_Отрывок_:
────────────────

Есть специальные законы, например Закон РИКО [RICO] (Закон о борьбе с коррумпированными и находящимися под рэкетирским влиянием организациями), специально принятый Конгрессом в 1970 г. для борьбы с мафией и другими организованными группировками <5>, по которому органы правоохраны наделяются правом на применение ловушек (entrapment). Это может быть сложная операция с внедрением агентов в преступные организации (sting operations), вплоть до создания фиктивных компаний со всеми атрибутами коммерческого предприятия. Нередко применяется и такая схема, как операция с «внедрением обратного действия» (reverse sting), в ходе которой агенты полиции сами осуществляют преступные действия (предложение взятки). ——————————— <5> См.: Бернам У. Указ. соч. С. 890 — 894.

Проблема защиты от неправомерной провокации решается в рамках доктрины так называемой entrapment defence, т. е. права обвиняемого защищаться ссылкой на провокацию со стороны представителей правоохранительных органов <6> и обязанности обвинительной власти опровергнуть данную версию. Если защита настаивает, что преступное поведение является результатом «творческой деятельности» сотрудников правоохранительных органов, которые используют методы убеждения или побуждения, которые создают значительный риск, что такое преступление будет совершено лицами, кроме тех, кто готов совершить его», то задачей судов является провести грань между ловушкой для неосторожных невинных людей и ловушкой для неосторожного преступника <7>. ——————————— <6> См.: Там же. С. 885 — 886. <7> См.: Sherman v. U. S. (1958) 356 U. S. 369. At 383; Sorrells v. U. S. (1932) 287 U. S. 435.

────────────────

Данные из датасета:
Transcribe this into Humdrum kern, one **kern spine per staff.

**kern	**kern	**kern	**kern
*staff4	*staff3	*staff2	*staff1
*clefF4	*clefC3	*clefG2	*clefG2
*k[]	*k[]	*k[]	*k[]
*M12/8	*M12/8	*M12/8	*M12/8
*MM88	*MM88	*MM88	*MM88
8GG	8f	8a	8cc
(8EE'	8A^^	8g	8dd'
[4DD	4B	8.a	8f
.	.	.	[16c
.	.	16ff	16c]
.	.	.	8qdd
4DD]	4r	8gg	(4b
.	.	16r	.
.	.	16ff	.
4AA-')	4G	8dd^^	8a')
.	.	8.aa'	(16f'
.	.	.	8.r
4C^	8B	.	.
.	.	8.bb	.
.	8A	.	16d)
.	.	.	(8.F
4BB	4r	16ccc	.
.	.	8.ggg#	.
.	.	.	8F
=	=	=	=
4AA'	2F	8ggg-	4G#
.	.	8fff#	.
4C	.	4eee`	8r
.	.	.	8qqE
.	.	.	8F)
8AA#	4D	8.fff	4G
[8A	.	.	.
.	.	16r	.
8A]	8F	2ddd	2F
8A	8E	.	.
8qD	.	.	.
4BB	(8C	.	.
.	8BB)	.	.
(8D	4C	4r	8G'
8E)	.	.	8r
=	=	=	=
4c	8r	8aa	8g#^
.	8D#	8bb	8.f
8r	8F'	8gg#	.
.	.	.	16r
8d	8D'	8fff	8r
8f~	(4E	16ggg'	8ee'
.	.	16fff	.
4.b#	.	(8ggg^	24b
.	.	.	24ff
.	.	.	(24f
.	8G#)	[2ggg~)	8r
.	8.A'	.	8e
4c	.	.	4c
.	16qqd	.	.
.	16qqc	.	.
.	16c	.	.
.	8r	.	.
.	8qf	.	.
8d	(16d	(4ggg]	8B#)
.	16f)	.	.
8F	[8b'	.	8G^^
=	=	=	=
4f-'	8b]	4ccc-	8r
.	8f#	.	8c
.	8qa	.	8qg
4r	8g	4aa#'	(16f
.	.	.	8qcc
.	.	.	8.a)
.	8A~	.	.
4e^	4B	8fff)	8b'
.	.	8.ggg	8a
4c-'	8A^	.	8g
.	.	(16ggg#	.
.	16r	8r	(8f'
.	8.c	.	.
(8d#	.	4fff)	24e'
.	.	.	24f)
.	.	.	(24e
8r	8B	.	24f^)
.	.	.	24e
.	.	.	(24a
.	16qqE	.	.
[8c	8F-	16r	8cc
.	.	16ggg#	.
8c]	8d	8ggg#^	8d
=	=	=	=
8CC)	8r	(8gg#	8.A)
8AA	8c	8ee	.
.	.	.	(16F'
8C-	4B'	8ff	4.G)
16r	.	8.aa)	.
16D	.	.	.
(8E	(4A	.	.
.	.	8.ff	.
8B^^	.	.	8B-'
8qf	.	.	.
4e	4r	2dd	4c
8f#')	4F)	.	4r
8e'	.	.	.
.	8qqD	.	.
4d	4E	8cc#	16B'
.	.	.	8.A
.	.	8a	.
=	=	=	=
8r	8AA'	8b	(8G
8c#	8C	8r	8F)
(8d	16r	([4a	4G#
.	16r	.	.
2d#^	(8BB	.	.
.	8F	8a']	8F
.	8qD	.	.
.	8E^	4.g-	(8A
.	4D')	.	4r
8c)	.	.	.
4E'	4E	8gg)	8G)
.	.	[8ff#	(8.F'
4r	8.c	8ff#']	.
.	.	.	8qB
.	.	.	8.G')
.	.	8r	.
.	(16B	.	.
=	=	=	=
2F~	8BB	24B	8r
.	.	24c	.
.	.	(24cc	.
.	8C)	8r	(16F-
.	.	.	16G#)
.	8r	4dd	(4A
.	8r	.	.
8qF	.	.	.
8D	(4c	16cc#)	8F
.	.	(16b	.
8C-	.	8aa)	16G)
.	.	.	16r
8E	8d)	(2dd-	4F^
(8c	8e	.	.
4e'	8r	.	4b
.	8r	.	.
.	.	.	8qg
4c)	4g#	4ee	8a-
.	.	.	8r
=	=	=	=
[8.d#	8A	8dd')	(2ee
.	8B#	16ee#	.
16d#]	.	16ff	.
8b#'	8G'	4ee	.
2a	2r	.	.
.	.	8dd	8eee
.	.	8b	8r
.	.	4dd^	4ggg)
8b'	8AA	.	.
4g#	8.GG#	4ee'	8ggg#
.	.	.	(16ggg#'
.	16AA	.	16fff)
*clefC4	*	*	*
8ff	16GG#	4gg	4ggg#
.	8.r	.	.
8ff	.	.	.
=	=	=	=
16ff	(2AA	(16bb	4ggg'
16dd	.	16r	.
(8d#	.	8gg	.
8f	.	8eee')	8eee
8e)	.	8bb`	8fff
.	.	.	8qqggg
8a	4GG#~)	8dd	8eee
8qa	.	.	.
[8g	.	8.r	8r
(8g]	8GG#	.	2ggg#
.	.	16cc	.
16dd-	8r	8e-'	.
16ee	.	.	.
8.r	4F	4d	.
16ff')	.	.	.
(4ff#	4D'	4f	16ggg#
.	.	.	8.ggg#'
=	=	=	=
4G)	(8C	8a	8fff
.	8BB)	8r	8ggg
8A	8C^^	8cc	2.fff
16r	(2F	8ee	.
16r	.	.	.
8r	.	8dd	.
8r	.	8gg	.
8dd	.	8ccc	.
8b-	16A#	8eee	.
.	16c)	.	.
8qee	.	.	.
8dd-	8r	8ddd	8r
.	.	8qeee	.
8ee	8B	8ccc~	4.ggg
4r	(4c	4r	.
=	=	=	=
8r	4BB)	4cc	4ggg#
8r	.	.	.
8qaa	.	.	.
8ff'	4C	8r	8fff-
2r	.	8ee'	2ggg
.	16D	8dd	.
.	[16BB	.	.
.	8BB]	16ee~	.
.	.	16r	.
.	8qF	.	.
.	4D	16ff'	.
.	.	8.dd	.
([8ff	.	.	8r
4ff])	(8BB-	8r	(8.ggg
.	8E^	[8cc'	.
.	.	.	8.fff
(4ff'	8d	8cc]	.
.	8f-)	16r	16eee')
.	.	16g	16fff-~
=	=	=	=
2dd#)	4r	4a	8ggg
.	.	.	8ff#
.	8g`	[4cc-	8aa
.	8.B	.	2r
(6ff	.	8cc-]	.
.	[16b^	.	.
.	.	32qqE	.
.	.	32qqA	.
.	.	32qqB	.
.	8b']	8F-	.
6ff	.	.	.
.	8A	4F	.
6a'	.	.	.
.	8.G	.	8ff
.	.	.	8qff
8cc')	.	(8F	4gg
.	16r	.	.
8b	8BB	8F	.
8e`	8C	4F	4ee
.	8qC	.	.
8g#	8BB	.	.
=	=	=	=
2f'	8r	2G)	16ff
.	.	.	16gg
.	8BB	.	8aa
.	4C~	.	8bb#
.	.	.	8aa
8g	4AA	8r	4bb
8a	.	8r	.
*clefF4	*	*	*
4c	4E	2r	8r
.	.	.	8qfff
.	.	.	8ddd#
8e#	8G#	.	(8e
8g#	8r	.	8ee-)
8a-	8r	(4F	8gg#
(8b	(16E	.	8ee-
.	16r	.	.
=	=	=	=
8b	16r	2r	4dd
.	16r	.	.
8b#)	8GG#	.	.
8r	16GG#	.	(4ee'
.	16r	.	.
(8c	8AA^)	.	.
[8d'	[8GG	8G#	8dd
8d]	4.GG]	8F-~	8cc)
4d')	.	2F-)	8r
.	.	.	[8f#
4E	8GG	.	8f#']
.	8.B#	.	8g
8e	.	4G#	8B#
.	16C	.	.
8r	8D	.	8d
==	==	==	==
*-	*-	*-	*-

────────────────

Воспроизведите полностью, без единого изменения, отрывок о ловушках и провокации со стороны правоохранительных органов.

Есть специальные законы, например Закон РИКО [RICO] (Закон о борьбе с коррумпированными и находящимися под рэкетирским влиянием организациями), специально принятый Конгрессом в 1970 г. для борьбы с мафией и другими организованными группировками <5>, по которому органы правоохраны наделяются правом на применение ловушек (entrapment). Это может быть сложная операция с внедрением агентов в преступные организации (sting operations), вплоть до создания фиктивных компаний со всеми атрибутами коммерческого предприятия. Нередко применяется и такая схема, как операция с «внедрением обратного действия» (reverse sting), в ходе которой агенты полиции сами осуществляют преступные действия (предложение взятки). ——————————— <5> См.: Бернам У. Указ. соч. С. 890 — 894.

Проблема защиты от неправомерной провокации решается в рамках доктрины так называемой entrapment defence, т. е. права обвиняемого защищаться ссылкой на провокацию со стороны представителей правоохранительных органов <6> и обязанности обвинительной власти опровергнуть данную версию. Если защита настаивает, что преступное поведение является результатом «творческой деятельности» сотрудников правоохранительных органов, которые используют методы убеждения или побуждения, которые создают значительный риск, что такое преступление будет совершено лицами, кроме тех, кто готов совершить его», то задачей судов является провести грань между ловушкой для неосторожных невинных людей и ловушкой для неосторожного преступника <7>. ——————————— <6> См.: Там же. С. 885 — 886. <7> См.: Sherman v. U. S. (1958) 356 U. S. 369. At 383; Sorrells v. U. S. (1932) 287 U. S. 435.